PAGE TEXT:
There being no objection, the table was ordered to be printed in the RECORD, as follows:


[Table omitted]


Mr. MUSKIE. The group also compiled a list of new programs "prominently and generally discussed recently as desirable to meet the needs of the Nation during the next several years," calculating their annual costs for fiscal year 1972 -- the year of the projected dividend. In many instances, the committee assigned dollar amounts far below the recommendations of the task forces or study groups from whose studies the programs were drawn. Even then, recognizing the list to be incomplete and inadequate, the Coordinating Committee reached a conservative total of almost $40 billion for these urgent needs, nearly double the maximum fiscal dividend estimated to be available. I ask unanimous consent that the committee's table, with explanatory footnotes, be printed at this point in the RECORD.


There being no objection, the table was ordered to be printed in the RECORD, as follows:


[Table omitted]


Mr. MUSKIE. Even this conservative calculation of the additional resources we will need to spend at home does not provide much leeway in making a major dent in the problems of the poor, such as a negative income tax preserving adequate incentives, which the committee noted might require between $15 and $20 billion a year, or in providing sufficient employment to make a significant reduction in the numbers of Americans who cannot find jobs. Nor does it encompass steps to assist States and localities in meeting their mounting revenue needs from their increasingly inadequate tax bases -- for which a revenue-sharing program of between $5 to $10 billion a year has been considered appropriate.


Mr. President, these are not small sums. They do not reflect small problems we can ignore.


Together, these estimates, whether or not one agrees with them in detail, represent a conscientious effort to determine a level of "sufficiency" for a comprehensive approach to the nonmilitary problems facing America, a level of sufficiency which we must attain if we are to preserve our viability as a nation.


By contrast, the $6 to $7 billion price tag assigned by the administration to the Safeguard system represents a far more valid measure of the relative significance of the ABM program, even assuming those systems costs have been fairly estimated, which many Members of the Senate have strong reason to doubt.


The true measure of the ultimate significance of the administration's Safeguard proposal lies in the likelihood of forcing the United States and the Soviet Union to higher and higher levels of arms competition, for which the costs forecast by Secretary Laird are only a very small down payment. The cost of such an adventure must be counted in tens or even hundreds of billions of dollars, which the United States can ill afford to spend on engines of destruction.


I think these great figures estimating our domestic needs, and estimating the cost of an unrestricted arms escalation, pose the problem which faces us on the ABM issue in its stark magnitude. We cannot do both. At least, we cannot do both without the exercise of discriminating judgment. We cannot do both without exercising restraint, geared to a careful evaluation of the risks involved with any subjects which we consider in the development of weapons for our arsenal.

EXTRACTED ENTRIES:
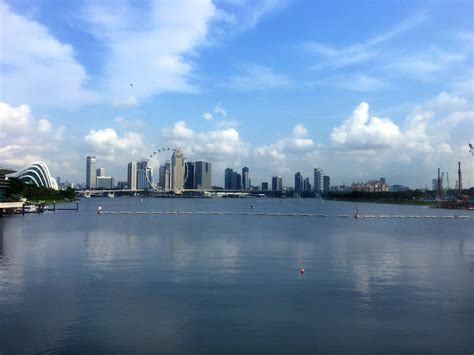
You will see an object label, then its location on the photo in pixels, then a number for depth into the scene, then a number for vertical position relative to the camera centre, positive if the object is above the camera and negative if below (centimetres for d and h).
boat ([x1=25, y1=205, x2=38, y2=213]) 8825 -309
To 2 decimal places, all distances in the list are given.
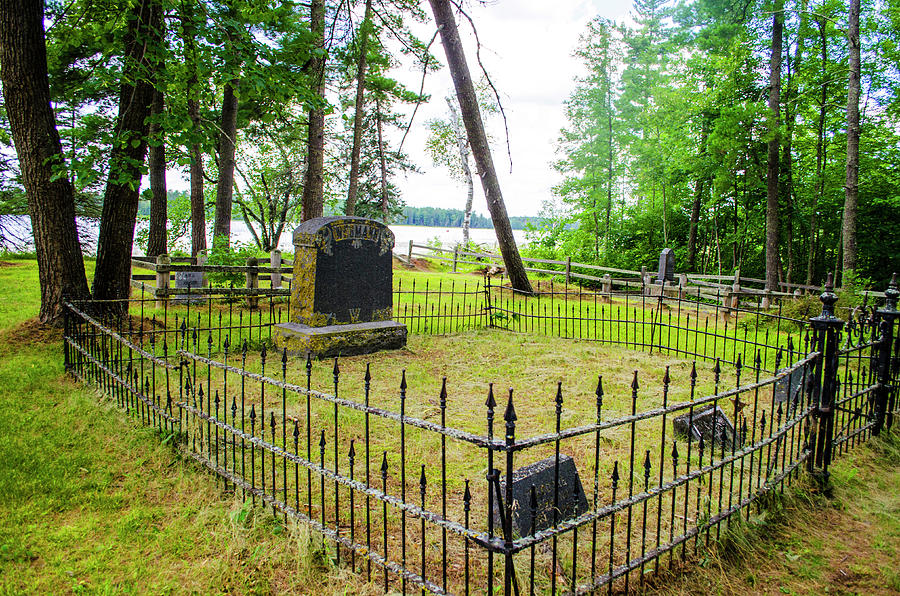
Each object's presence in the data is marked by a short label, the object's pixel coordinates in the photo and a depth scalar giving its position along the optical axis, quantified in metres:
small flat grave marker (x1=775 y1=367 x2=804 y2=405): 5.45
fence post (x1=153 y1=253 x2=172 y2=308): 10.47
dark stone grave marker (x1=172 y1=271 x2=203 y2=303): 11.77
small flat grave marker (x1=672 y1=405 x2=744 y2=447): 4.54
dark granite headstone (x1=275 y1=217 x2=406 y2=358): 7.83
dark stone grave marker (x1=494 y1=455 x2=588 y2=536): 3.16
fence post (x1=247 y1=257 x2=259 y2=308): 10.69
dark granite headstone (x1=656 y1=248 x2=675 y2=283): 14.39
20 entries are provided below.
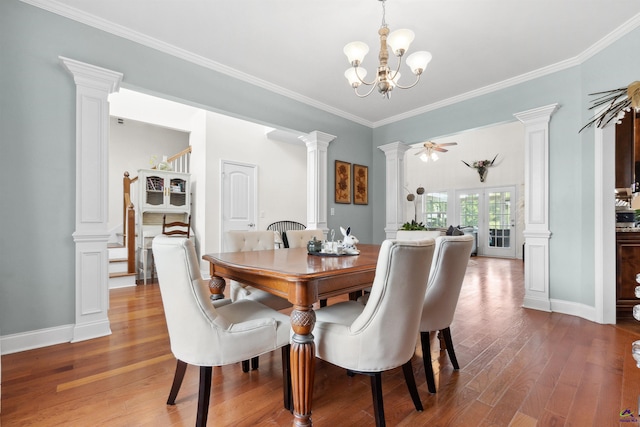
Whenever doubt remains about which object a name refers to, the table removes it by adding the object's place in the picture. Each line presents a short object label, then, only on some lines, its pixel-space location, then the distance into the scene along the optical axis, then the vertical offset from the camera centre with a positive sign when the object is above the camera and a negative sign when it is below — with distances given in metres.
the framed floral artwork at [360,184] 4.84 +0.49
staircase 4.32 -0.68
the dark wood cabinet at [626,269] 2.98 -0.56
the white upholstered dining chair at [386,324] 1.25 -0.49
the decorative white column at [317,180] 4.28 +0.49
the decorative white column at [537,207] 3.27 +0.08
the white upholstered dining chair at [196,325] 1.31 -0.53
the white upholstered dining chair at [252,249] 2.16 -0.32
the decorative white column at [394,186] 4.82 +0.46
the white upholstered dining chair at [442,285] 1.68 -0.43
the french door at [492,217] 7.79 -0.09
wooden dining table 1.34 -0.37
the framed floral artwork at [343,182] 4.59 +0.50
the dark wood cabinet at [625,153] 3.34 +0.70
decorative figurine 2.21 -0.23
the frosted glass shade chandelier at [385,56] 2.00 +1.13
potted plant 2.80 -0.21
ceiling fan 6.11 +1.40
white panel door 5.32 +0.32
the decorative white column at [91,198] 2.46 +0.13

---

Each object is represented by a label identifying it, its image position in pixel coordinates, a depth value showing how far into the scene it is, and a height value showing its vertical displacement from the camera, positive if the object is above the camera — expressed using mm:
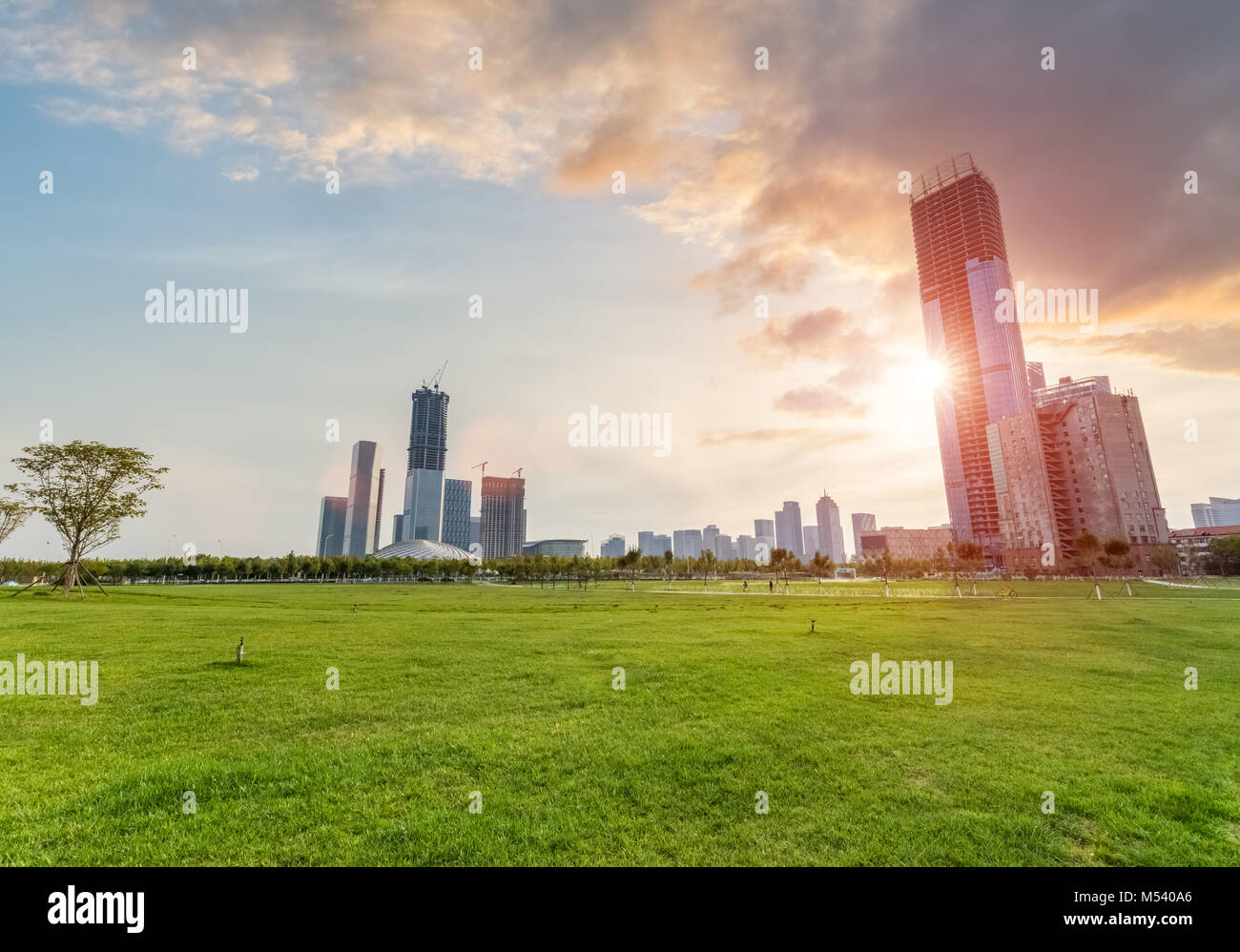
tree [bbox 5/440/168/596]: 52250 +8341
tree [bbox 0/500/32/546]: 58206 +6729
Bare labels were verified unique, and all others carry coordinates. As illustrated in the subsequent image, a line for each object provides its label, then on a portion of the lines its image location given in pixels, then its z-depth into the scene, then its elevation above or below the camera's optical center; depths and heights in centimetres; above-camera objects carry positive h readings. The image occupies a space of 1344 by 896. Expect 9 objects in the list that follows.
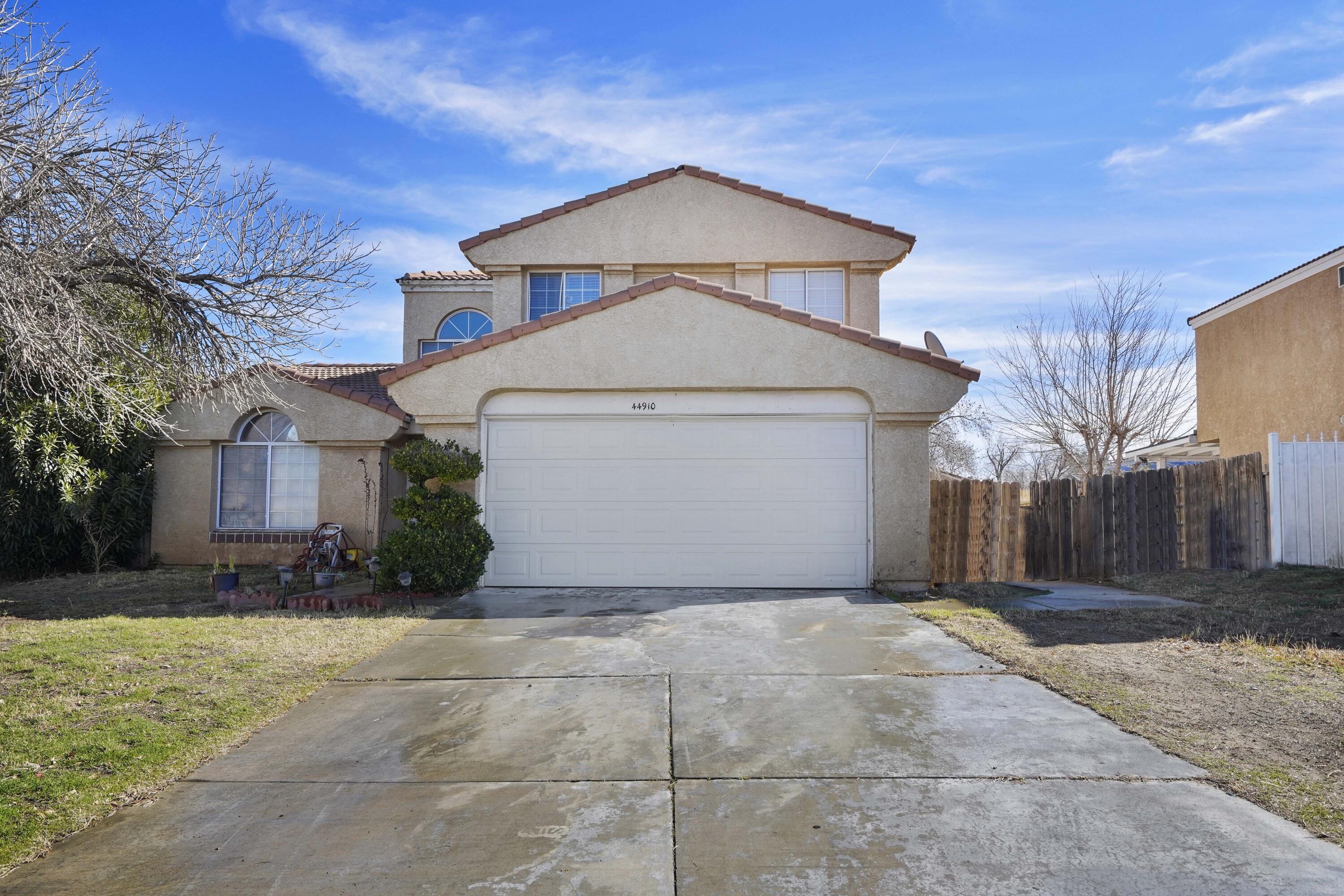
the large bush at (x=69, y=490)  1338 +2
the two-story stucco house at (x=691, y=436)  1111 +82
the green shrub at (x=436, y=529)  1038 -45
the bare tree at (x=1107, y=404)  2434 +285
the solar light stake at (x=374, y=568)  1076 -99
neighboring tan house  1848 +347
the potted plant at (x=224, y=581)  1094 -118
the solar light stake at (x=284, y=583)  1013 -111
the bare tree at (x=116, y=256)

WORK TASK A:
Revise the part of the ABM speech that opens with the words containing "Together, these estimates, whether" and closes with "as a nation.", putting "sincere attempt" in place of "conscientious effort".
WORK TASK B:
According to the ABM speech, how much per year did the committee note a negative income tax might require?
You won't need the entries to do this.

EXERCISE RESPONSE A:
Together, these estimates, whether or not one agrees with them in detail, represent a sincere attempt to determine a level of "sufficiency" for a comprehensive approach to the nonmilitary problems facing America, a level of sufficiency which we must attain if we are to preserve our viability as a nation.

EXERCISE RESPONSE B:
Between $15 and $20 billion a year.